◆ **Exercise details**
Print only the line with "1961-07: 25.3 -> 23.1" and the lines after it, ending with the last line of the material, each exactly as it stands.
╔══
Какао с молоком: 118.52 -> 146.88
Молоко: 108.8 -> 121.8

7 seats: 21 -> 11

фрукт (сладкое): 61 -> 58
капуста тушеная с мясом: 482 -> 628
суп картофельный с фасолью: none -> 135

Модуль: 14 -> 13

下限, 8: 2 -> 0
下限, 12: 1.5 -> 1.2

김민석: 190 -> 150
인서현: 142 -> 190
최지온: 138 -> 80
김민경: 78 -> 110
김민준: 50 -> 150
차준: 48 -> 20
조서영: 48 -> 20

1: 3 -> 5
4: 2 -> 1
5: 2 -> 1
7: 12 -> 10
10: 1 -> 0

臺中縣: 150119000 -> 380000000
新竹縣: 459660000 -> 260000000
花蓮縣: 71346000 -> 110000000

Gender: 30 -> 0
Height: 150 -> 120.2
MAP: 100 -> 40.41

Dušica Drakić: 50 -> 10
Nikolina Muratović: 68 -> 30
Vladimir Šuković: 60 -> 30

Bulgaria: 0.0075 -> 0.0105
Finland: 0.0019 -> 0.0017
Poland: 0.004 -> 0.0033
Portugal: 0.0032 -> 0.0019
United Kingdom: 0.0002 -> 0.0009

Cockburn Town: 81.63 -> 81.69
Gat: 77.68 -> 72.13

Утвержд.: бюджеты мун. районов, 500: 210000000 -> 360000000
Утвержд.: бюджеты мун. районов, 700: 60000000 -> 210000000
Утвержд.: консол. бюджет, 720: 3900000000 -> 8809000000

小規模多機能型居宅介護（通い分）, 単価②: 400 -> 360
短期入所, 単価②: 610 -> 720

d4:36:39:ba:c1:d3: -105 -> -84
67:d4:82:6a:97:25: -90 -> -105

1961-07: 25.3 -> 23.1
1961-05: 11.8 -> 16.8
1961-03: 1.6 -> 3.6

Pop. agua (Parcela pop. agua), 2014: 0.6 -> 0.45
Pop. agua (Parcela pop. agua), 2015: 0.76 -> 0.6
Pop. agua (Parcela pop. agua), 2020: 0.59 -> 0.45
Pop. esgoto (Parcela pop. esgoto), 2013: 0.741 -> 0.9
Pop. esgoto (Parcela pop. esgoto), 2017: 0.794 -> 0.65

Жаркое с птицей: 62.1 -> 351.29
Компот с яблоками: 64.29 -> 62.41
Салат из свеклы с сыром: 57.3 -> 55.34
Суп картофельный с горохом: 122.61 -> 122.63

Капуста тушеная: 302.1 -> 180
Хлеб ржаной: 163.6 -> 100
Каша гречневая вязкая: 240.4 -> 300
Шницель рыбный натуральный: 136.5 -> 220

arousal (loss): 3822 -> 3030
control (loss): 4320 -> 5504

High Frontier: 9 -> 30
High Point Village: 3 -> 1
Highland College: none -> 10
╚══
◆ **Task solution**
1961-07: 25.3 -> 23.1
1961-05: 11.8 -> 16.8
1961-03: 1.6 -> 3.6

Pop. agua (Parcela pop. agua), 2014: 0.6 -> 0.45
Pop. agua (Parcela pop. agua), 2015: 0.76 -> 0.6
Pop. agua (Parcela pop. agua), 2020: 0.59 -> 0.45
Pop. esgoto (Parcela pop. esgoto), 2013: 0.741 -> 0.9
Pop. esgoto (Parcela pop. esgoto), 2017: 0.794 -> 0.65

Жаркое с птицей: 62.1 -> 351.29
Компот с яблоками: 64.29 -> 62.41
Салат из свеклы с сыром: 57.3 -> 55.34
Суп картофельный с горохом: 122.61 -> 122.63

Капуста тушеная: 302.1 -> 180
Хлеб ржаной: 163.6 -> 100
Каша гречневая вязкая: 240.4 -> 300
Шницель рыбный натуральный: 136.5 -> 220

arousal (loss): 3822 -> 3030
control (loss): 4320 -> 5504

High Frontier: 9 -> 30
High Point Village: 3 -> 1
Highland College: none -> 10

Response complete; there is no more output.